One of the stand-out sessions from IIeX this year was the diversity panel, chaired by Kristin Luck. She was joined by Anita Nayyar (Britain Thinks), Eric Salama (Kantar), Kristin Zuhlke (Knowledge Hound) and my old boss at ESOMAR, Erika Harriford-McLaren (International School of Amsterdam). It was a top panel, especially considering the Insight Innovation Competition judging panel was, sadly, almost entirely made up of middle-aged white men. Diversity in the industry is a problem and it’s fantastic to see the subject get exposure at an event like this, although I must say the session was criminally under attended. The diversity discussion in the industry often focuses on gender equality, as this session also did for the first half, and although it’s of vital importance, I feel there’s not enough time spent on subject of racial diversity. So I was delighted on the half hour mark when Anita brought the subject to the fore of the session and shared her experiences.

I hope that everyone who attended the session took something away from it, in my view. Industry bodies need to be doing more to promote the message and encourage diversity. I say this because I worry about conferences as a tool for change in the industry.

I enjoy a conference, it’s kind of nice to see some of the same old faces and it feels like a community. But that has the potential to be a problem. More and more I’m seeing the same companies putting the same people on stage, and often they’re telling the same story. I understand this is probably not the fault of the conference organisers as they are tied by the submissions, but I would love to see some new faces and hear from some new companies. As an example I know that InSites Consulting do great work; I’m a huge fan. But I can’t remember an industry conference where they haven’t presented, and I’m fairly sure I’ve seen their Insight Activation Studio presentation at least three times in the last 12 months. What InSites do, which I think is excellent however, is that they’re committed to providing their young researchers an opportunity for stage time, where most other agencies seem to generally favour their “face.”

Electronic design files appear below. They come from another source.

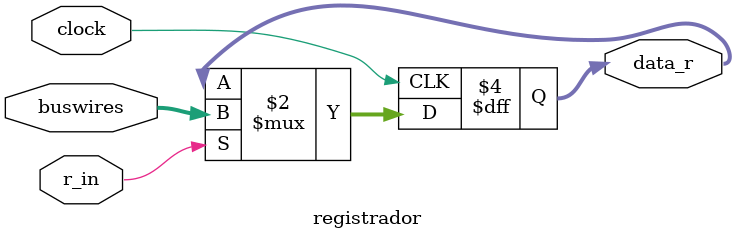
<source format=v>
module registrador(buswires, clock, r_in, data_r);

	input [15:0] buswires;
	input clock, r_in;
	output reg [15:0] data_r;
	
	always@(posedge clock) begin
		if(r_in)
			data_r <= buswires;
	end
endmodule

</source>
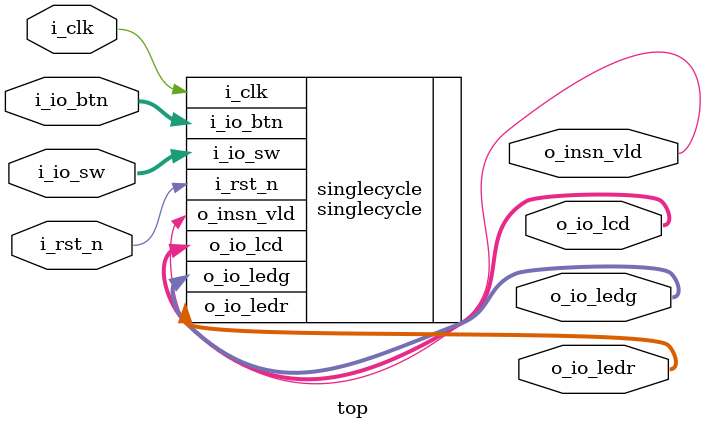
<source format=sv>
/* verilator lint_off NULLPORT */
/* verilator lint_off UNUSED */
module top(
    input logic i_clk,
    input logic i_rst_n,
    input logic [31:0] i_io_sw,
    input logic [3:0] i_io_btn,

    output logic o_insn_vld,
    output logic [31:0] o_io_lcd,
    output logic [31:0] o_io_ledg,
    output logic [31:0] o_io_ledr,
);

singlecycle singlecycle(
    .i_clk(i_clk),
    .i_rst_n(i_rst_n),
    .i_io_sw(i_io_sw),
    .i_io_btn(i_io_btn),
    .o_insn_vld(o_insn_vld),
    .o_io_lcd(o_io_lcd),
    .o_io_ledg(o_io_ledg),
    .o_io_ledr(o_io_ledr)
);

endmodule

</source>
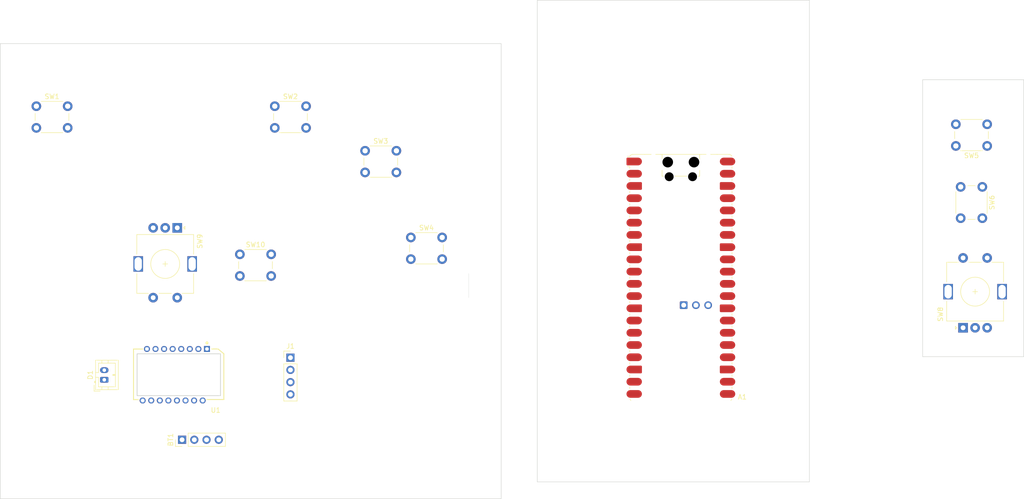
<source format=kicad_pcb>
(kicad_pcb
	(version 20241229)
	(generator "pcbnew")
	(generator_version "9.0")
	(general
		(thickness 1.6)
		(legacy_teardrops no)
	)
	(paper "User" 431.8 279.4)
	(layers
		(0 "F.Cu" signal)
		(2 "B.Cu" signal)
		(9 "F.Adhes" user "F.Adhesive")
		(11 "B.Adhes" user "B.Adhesive")
		(13 "F.Paste" user)
		(15 "B.Paste" user)
		(5 "F.SilkS" user "F.Silkscreen")
		(7 "B.SilkS" user "B.Silkscreen")
		(1 "F.Mask" user)
		(3 "B.Mask" user)
		(17 "Dwgs.User" user "User.Drawings")
		(19 "Cmts.User" user "User.Comments")
		(21 "Eco1.User" user "User.Eco1")
		(23 "Eco2.User" user "User.Eco2")
		(25 "Edge.Cuts" user)
		(27 "Margin" user)
		(31 "F.CrtYd" user "F.Courtyard")
		(29 "B.CrtYd" user "B.Courtyard")
		(35 "F.Fab" user)
		(33 "B.Fab" user)
		(39 "User.1" user)
		(41 "User.2" user)
		(43 "User.3" user)
		(45 "User.4" user)
	)
	(setup
		(pad_to_mask_clearance 0)
		(allow_soldermask_bridges_in_footprints no)
		(tenting front back)
		(pcbplotparams
			(layerselection 0x00000000_00000000_55555555_5755f5ff)
			(plot_on_all_layers_selection 0x00000000_00000000_00000000_00000000)
			(disableapertmacros no)
			(usegerberextensions no)
			(usegerberattributes yes)
			(usegerberadvancedattributes yes)
			(creategerberjobfile yes)
			(dashed_line_dash_ratio 12.000000)
			(dashed_line_gap_ratio 3.000000)
			(svgprecision 4)
			(plotframeref no)
			(mode 1)
			(useauxorigin no)
			(hpglpennumber 1)
			(hpglpenspeed 20)
			(hpglpendiameter 15.000000)
			(pdf_front_fp_property_popups yes)
			(pdf_back_fp_property_popups yes)
			(pdf_metadata yes)
			(pdf_single_document no)
			(dxfpolygonmode yes)
			(dxfimperialunits yes)
			(dxfusepcbnewfont yes)
			(psnegative no)
			(psa4output no)
			(plot_black_and_white yes)
			(sketchpadsonfab no)
			(plotpadnumbers no)
			(hidednponfab no)
			(sketchdnponfab yes)
			(crossoutdnponfab yes)
			(subtractmaskfromsilk no)
			(outputformat 1)
			(mirror no)
			(drillshape 1)
			(scaleselection 1)
			(outputdirectory "")
		)
	)
	(net 0 "")
	(net 1 "unconnected-(A1-GPIO14-Pad19)")
	(net 2 "unconnected-(A1-GPIO15-Pad20)")
	(net 3 "unconnected-(A1-ADC_VREF-Pad35)")
	(net 4 "unconnected-(A1-VBUS-Pad40)")
	(net 5 "unconnected-(A1-GPIO21-Pad27)")
	(net 6 "Net-(A1-GPIO7)")
	(net 7 "Net-(A1-GPIO11)")
	(net 8 "GNDPWR")
	(net 9 "Net-(A1-GPIO19)")
	(net 10 "Net-(A1-GPIO13)")
	(net 11 "Net-(A1-GPIO18)")
	(net 12 "Net-(A1-GPIO9)")
	(net 13 "Net-(A1-GPIO8)")
	(net 14 "unconnected-(A1-GPIO22-Pad29)")
	(net 15 "Net-(A1-GPIO6)")
	(net 16 "Net-(A1-GPIO2)")
	(net 17 "unconnected-(A1-GPIO27_ADC1-Pad32)")
	(net 18 "unconnected-(A1-GPIO28_ADC2-Pad34)")
	(net 19 "Net-(A1-GPIO4)")
	(net 20 "Net-(A1-GPIO1)")
	(net 21 "unconnected-(A1-AGND-Pad33)")
	(net 22 "unconnected-(A1-RUN-Pad30)")
	(net 23 "unconnected-(A1-3V3_EN-Pad37)")
	(net 24 "Net-(A1-GPIO20)")
	(net 25 "Net-(A1-GPIO10)")
	(net 26 "Net-(A1-GPIO3)")
	(net 27 "unconnected-(A1-GPIO26_ADC0-Pad31)")
	(net 28 "Net-(A1-VSYS)")
	(net 29 "Net-(A1-3V3)")
	(net 30 "Net-(A1-GPIO12)")
	(net 31 "Net-(A1-GPIO0)")
	(net 32 "Net-(A1-GPIO5)")
	(net 33 "Net-(A1-GPIO16)")
	(net 34 "Net-(A1-GPIO17)")
	(net 35 "Net-(BT1--)")
	(net 36 "Net-(BT1-+)")
	(net 37 "Net-(D1-K)")
	(net 38 "unconnected-(SW8-PadS1)")
	(net 39 "unconnected-(SW8-PadS2)")
	(net 40 "unconnected-(SW9-PadS2)")
	(net 41 "unconnected-(SW9-PadS1)")
	(net 42 "unconnected-(U1-NC-Pad1)")
	(net 43 "unconnected-(U1-NC-Pad16)")
	(net 44 "unconnected-(U1-VDDPIX-Pad3)")
	(net 45 "unconnected-(U1-NC-Pad6)")
	(net 46 "unconnected-(U1-NC-Pad2)")
	(net 47 "unconnected-(U1-~{RESET}-Pad7)")
	(net 48 "unconnected-(U1-NC-Pad14)")
	(footprint "Button_Switch_THT:SW_PUSH_6mm" (layer "F.Cu") (at 109.75 53.75))
	(footprint "Button_Switch_THT:SW_PUSH_6mm" (layer "F.Cu") (at 67.5 23))
	(footprint "Connector_PinHeader_2.54mm:PinHeader_1x04_P2.54mm_Vertical" (layer "F.Cu") (at 97.75 92.25 90))
	(footprint "Button_Switch_THT:SW_PUSH_6mm" (layer "F.Cu") (at 264.9 31.25 180))
	(footprint "PMW3360_PCB:PMW3360DM-T2QU 16Pin" (layer "F.Cu") (at 96.75 78.75 180))
	(footprint "Button_Switch_THT:SW_PUSH_6mm" (layer "F.Cu") (at 145.25 50.25))
	(footprint "Module:RaspberryPi_Pico_W_SMD_HandSolder" (layer "F.Cu") (at 201.31 58.61))
	(footprint "Rotary_Encoder:RotaryEncoder_Alps_EC11E-Switch_Vertical_H20mm" (layer "F.Cu") (at 96.75 48.25 -90))
	(footprint "Button_Switch_THT:SW_PUSH_6mm" (layer "F.Cu") (at 117 23))
	(footprint "Connector_JST:JST_PH_B2B-PH-K_1x02_P2.00mm_Vertical" (layer "F.Cu") (at 81.6 79.798 90))
	(footprint "Button_Switch_THT:SW_PUSH_6mm" (layer "F.Cu") (at 263.9 39.75 -90))
	(footprint "Connector_PinHeader_2.54mm:PinHeader_1x04_P2.54mm_Vertical" (layer "F.Cu") (at 120.25 75.21))
	(footprint "Button_Switch_THT:SW_PUSH_6mm" (layer "F.Cu") (at 135.75 32.25))
	(footprint "Rotary_Encoder:RotaryEncoder_Alps_EC11E-Switch_Vertical_H20mm" (layer "F.Cu") (at 259.9 69 90))
	(gr_rect
		(start 251.5 17.5)
		(end 272.5 75)
		(stroke
			(width 0.1)
			(type solid)
		)
		(fill no)
		(layer "Edge.Cuts")
		(uuid "a40daabc-3bbe-458c-826a-ece1bfc0369a")
	)
	(gr_rect
		(start 60 10)
		(end 164 104.5)
		(stroke
			(width 0.1)
			(type solid)
		)
		(fill no)
		(layer "Edge.Cuts")
		(uuid "a86b48ac-61a9-4438-a2d3-9fa5c220e460")
	)
	(gr_line
		(start 157.25 57.75)
		(end 157.25 62.75)
		(stroke
			(width 0.05)
			(type default)
		)
		(layer "Edge.Cuts")
		(uuid "e016275d-09ae-4ab4-9060-c50b927ab4d9")
	)
	(gr_rect
		(start 171.5 1)
		(end 228 101)
		(stroke
			(width 0.1)
			(type solid)
		)
		(fill no)
		(layer "Edge.Cuts")
		(uuid "f5bf9db7-dae5-4076-ab0f-0e976c6288df")
	)
	(embedded_fonts no)
)

</source>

So, while it’s great from a conference producer perspective to approach a conference with a “let’s change the future of the industry together” vibe, when it appears to be the same 1,500 people attending and listening to the same people from the same clients and agencies; when price is too prohibitive for many SMEs and younger researchers to attend,; and when the culture in agencies is to provide only the top brass with opportunities to speak and network at events, I question whether  conferences the right platform to lobby for industry change? Or should industry bodies be looking toward new technology and digital platforms to make the content more accessible for all those in the research industry – and beyond?

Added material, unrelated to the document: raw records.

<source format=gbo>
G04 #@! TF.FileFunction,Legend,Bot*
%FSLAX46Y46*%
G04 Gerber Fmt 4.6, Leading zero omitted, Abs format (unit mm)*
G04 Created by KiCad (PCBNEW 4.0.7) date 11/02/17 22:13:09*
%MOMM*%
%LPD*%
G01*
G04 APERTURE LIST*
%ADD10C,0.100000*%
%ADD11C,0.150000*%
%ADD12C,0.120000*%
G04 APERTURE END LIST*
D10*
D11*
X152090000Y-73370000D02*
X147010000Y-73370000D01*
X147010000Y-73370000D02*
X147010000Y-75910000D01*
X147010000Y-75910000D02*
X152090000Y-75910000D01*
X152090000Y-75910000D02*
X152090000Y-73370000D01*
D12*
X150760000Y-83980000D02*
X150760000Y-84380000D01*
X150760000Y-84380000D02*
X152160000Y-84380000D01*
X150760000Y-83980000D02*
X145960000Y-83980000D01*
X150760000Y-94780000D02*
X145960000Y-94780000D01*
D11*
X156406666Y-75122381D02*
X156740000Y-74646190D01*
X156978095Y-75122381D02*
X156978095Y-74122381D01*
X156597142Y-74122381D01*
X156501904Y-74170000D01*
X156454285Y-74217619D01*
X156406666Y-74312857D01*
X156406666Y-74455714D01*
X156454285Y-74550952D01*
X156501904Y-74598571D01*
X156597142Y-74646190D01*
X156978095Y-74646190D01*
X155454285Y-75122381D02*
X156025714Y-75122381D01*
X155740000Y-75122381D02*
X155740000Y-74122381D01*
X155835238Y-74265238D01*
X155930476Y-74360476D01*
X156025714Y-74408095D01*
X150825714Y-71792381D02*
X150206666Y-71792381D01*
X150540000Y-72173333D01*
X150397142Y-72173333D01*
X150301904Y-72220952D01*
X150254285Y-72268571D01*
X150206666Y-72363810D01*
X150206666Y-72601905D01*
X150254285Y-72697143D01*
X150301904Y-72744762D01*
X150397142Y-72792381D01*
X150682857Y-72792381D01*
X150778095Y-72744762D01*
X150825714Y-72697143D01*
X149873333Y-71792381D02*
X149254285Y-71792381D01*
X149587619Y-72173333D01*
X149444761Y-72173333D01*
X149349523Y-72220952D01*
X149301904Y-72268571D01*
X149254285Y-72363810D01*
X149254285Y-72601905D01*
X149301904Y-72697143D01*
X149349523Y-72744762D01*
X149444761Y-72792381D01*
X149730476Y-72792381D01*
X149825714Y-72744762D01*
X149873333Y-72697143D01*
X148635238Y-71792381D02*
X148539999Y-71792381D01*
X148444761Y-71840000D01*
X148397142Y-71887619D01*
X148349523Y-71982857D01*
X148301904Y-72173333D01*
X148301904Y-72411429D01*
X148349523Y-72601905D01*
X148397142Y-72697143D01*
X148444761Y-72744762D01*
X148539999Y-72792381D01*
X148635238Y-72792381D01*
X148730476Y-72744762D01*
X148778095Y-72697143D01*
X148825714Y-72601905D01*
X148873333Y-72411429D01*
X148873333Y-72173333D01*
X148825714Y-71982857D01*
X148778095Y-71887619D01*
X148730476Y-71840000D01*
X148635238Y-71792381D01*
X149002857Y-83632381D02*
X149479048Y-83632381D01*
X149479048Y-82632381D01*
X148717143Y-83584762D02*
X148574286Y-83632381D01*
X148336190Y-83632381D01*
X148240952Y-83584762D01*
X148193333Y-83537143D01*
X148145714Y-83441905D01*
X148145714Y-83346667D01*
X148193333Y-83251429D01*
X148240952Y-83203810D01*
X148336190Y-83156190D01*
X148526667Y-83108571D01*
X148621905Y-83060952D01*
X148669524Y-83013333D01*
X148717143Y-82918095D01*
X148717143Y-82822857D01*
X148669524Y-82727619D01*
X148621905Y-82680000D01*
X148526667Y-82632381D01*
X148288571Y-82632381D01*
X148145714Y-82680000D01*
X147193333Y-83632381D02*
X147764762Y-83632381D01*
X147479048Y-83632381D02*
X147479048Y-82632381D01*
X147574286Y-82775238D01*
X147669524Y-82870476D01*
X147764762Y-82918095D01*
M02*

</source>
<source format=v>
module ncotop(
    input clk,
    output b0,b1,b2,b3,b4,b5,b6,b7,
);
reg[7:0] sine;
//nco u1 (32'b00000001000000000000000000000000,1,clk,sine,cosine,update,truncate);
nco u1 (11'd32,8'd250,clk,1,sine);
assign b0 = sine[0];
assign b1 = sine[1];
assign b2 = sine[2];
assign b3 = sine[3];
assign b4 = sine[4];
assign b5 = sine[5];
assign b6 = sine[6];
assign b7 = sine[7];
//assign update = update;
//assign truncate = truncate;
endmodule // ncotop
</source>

So much incredibly engaging and vital conference presentations, content that could certainly drive progress within the industry, is kept out of reach of many researchers, particularly young ones. The cost of attending a conference can be prohibitive to many because it often relies on attendees being able to justify it through business development and lead generation. While content continues to become of secondary importance to attendees and recordings of conference presentations, when they exist, are kept behind paywalls, conferences will find it difficult to be the agents of change we would like them to be.* So, ultimately, that’s what I’d like to see from a tech-led MR conference; technology being used to change the medium in which the message is conveyed. There is a compelling need for industry bodies to democratise their content, and stop being so precious about it.

*Addendum
A few days after we posted this blog it was highlighted to me that the IIEX team do in fact post the videos from many of the IIEX presentations on the event website after the event. If you head over to iiex-eu.insightinnovation.org you can view some of the past presentations and the presentations from the most recent event in Amsterdam will be online shortly.